De la longue descendance éparpillée d’Eole, vigoureux progéniteur de 12 enfants, on raconte que l’un d’entre eux aurait choisi pour exil inspiré, tel un nouvel Ulysse errant, le Minervois où il trouva sa nouvelle demeure : un “couloir” parfait entre Pyrénées et Montagne Noire.

De là, bien installé sur un rocher cerné de gorges profondes, aux à-pics impressionnants, il ressortit son bien le plus précieux, dérobé à son lointain ancêtre, la fameuse Outre à vents.
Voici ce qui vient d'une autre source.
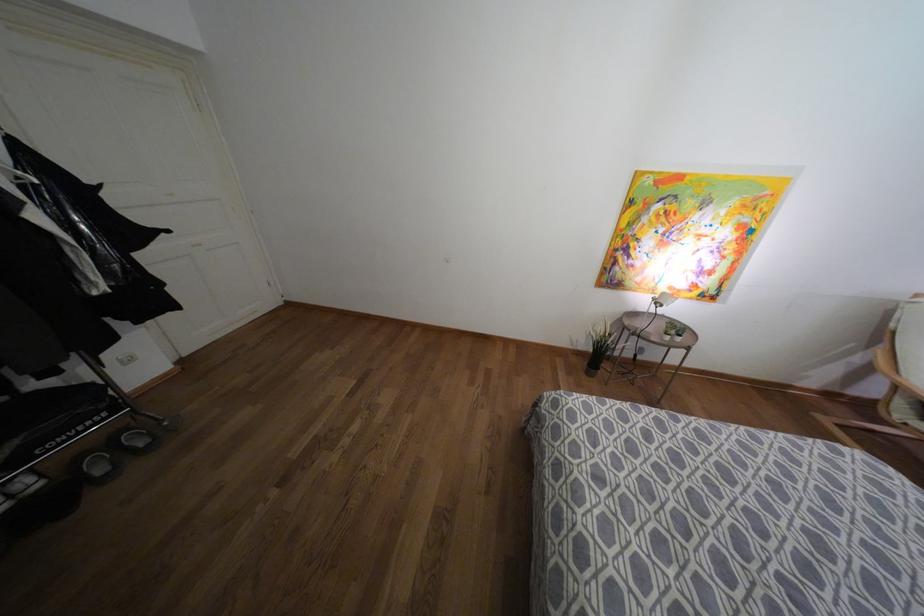
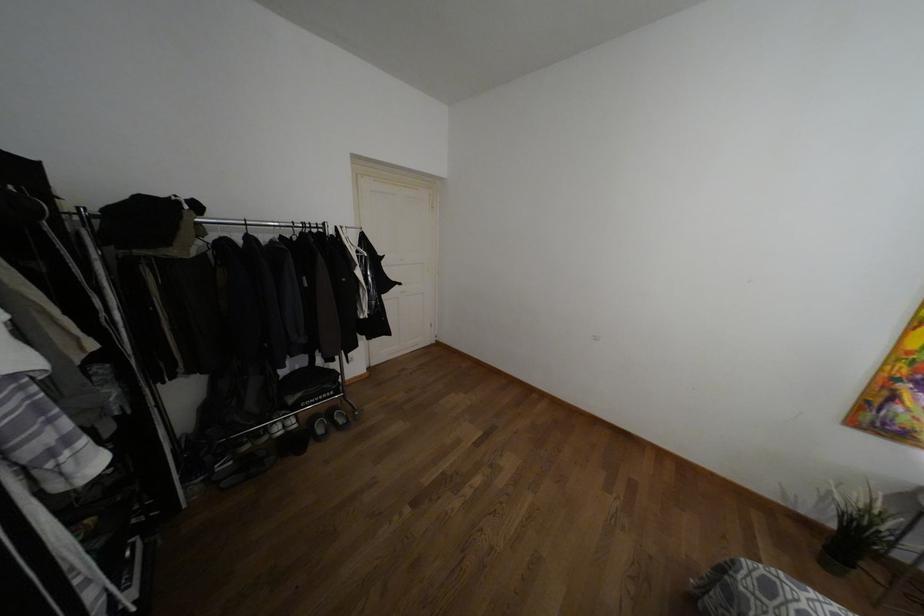
Question: The camera is either moving clockwise (left) or counter-clockwise (right) around the object. The first image is from the beginning of the video and the second image is from the end. Is the camera moving left or right when shooting the video?

Choices:
 (A) Left
 (B) Right

Answer: (B)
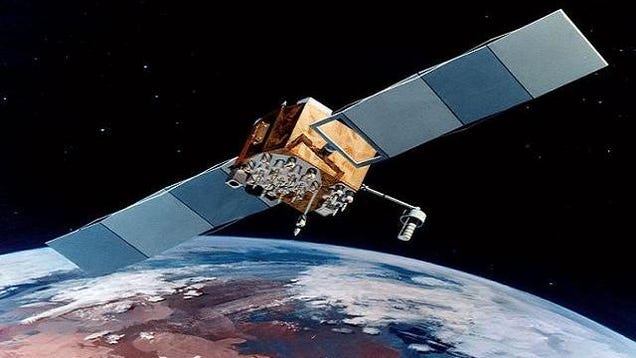
The image size is (636, 358). I want to click on right panel, so click(406, 103).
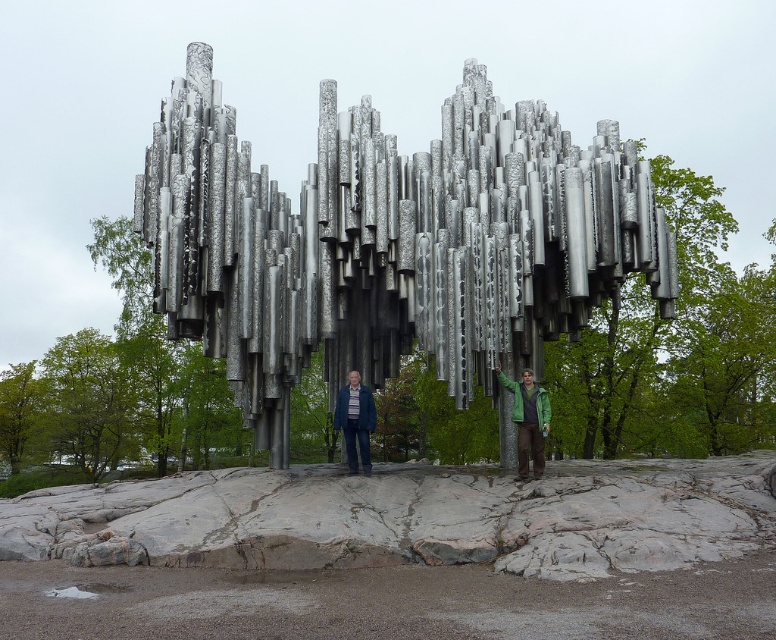
Between silver metallic wind chimes at center and metallic textured jackets at center, which one is positioned higher?

silver metallic wind chimes at center

Based on the photo, is silver metallic wind chimes at center to the right of metallic textured jackets at center from the viewer's perspective?

Incorrect, silver metallic wind chimes at center is not on the right side of metallic textured jackets at center.

This screenshot has height=640, width=776. In order to click on silver metallic wind chimes at center in this screenshot , I will do `click(390, 241)`.

Does silver metallic wind chimes at center appear on the left side of green matte jacket at center?

Yes, silver metallic wind chimes at center is to the left of green matte jacket at center.

Where is `silver metallic wind chimes at center`? The height and width of the screenshot is (640, 776). silver metallic wind chimes at center is located at coordinates (390, 241).

Can you confirm if metallic textured jackets at center is thinner than matte blue jacket at center?

No, metallic textured jackets at center is not thinner than matte blue jacket at center.

Does point (373, 458) come closer to viewer compared to point (338, 422)?

No, it is behind (338, 422).

Find the location of a particular element. The image size is (776, 640). metallic textured jackets at center is located at coordinates (431, 419).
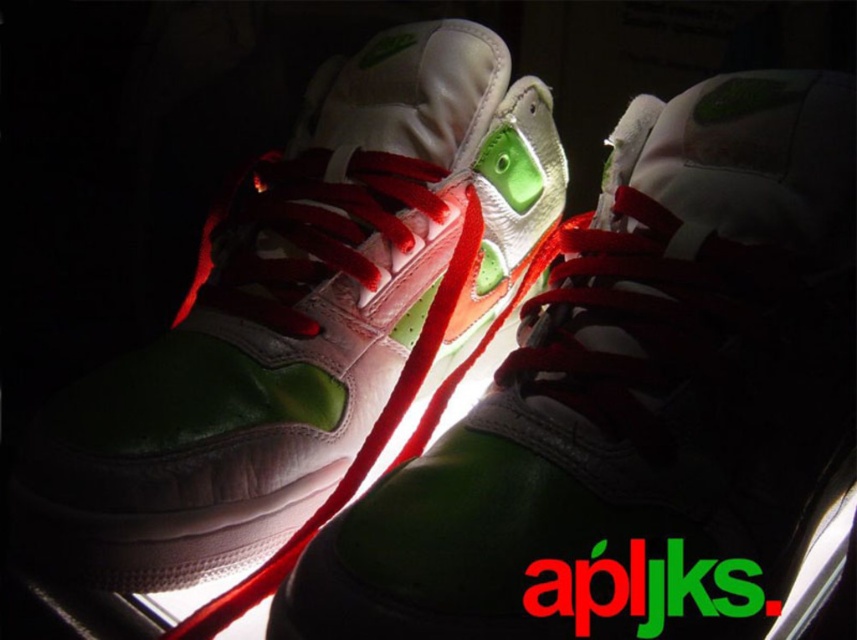
You are trying to decide which pair of sneakers to wear for a casual day out. You have two options in front of you, the green matte running shoe at center and the matte white and green sneakers at center. Based on their width, which one might be more comfortable for walking long distances?

The matte white and green sneakers at center are thicker than the green matte running shoe at center, so they might provide more comfort for walking long distances due to their wider build.

You are a delivery robot that needs to place a package between the green matte running shoe at center and the matte white and green sneakers at center. The package is 12 inches long. Will it fit in the space between them?

The green matte running shoe at center is 11.47 inches away from matte white and green sneakers at center. Since the package is 12 inches long, it will not fit in the space between them as the distance is slightly shorter than the package length.

What object is located at the coordinates point (636, 401)?

The point (636, 401) corresponds to the green matte running shoe at center.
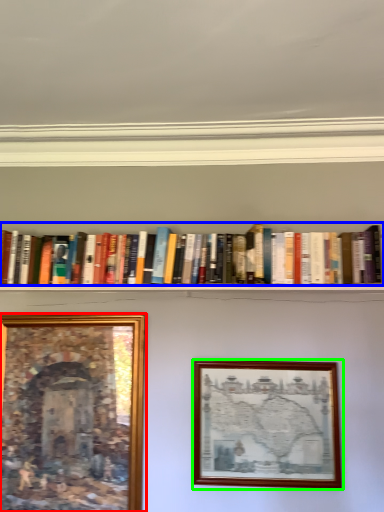
Question: Estimate the real-world distances between objects in this image. Which object is farther from picture frame (highlighted by a red box), book (highlighted by a blue box) or picture frame (highlighted by a green box)?

Choices:
 (A) book
 (B) picture frame

Answer: (A)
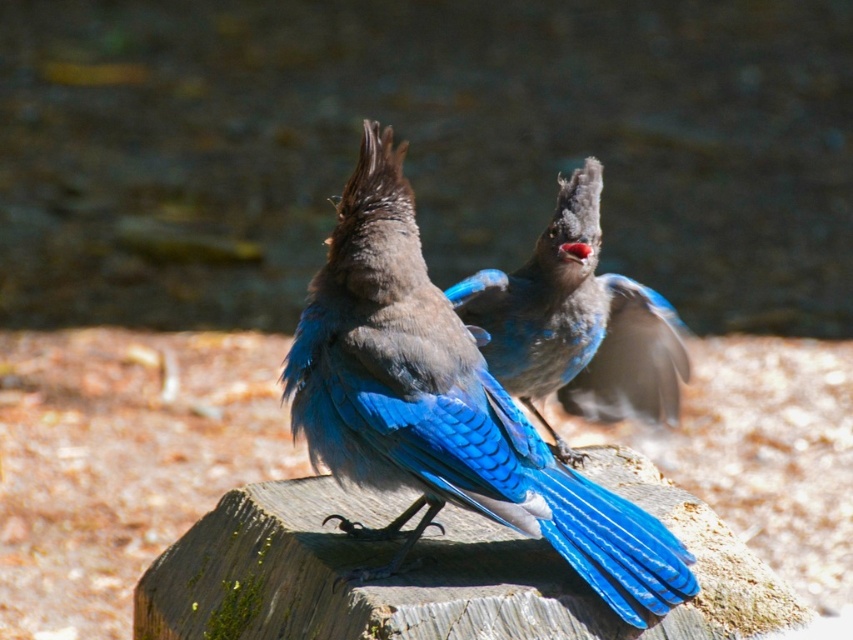
You are a birdwatcher trying to estimate distances between two groups of feathers on a wooden stump. The shiny blue feathers at center and the blue glossy feathers at center are both visible. Based on the scene, can you determine which group is closer to you?

The shiny blue feathers at center is closer to you since it is 67.03 centimeters away from the blue glossy feathers at center, and the description specifies the distance from the shiny blue feathers to the other group.

You are a photographer trying to capture both birds in focus. You notice two points of interest labeled as point (370,403) and point (575,368). Based on their positions, which point should you focus on to ensure the bird closer to the camera is sharp?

Il l’ouvrit et en libéra de grandes bouffées qu’il orienta aux forces cardinales de l’azur.

Depuis, tel un régisseur, il organise avec bienveillance, au lumineux théâtre de la Nature, le spectacle éternellement recommencé des courants d’air.

ptittefeuille Où la légende rencontre l’histoire

Au VIe siècle av. J.-C., notre génie souffleur accueillit “à bras ouverts” les colons grecs, dignes hérauts des premiers plants de vigne, qui s’installèrent d’abord à Agde avant que leurs descendants ne remontent peu à peu sous l’ère gallo-romaine vers le vaste amphithéâtre du Minervois et s’attachent à le cultiver et le rendre fertile. De là, les vents qui avaient “pris racine” furent peu à peu baptisés, vénérés – parfois craints ! – et même déifiés comme le Circius qui possède son Temple sur les hauteurs de Saint-Cyr.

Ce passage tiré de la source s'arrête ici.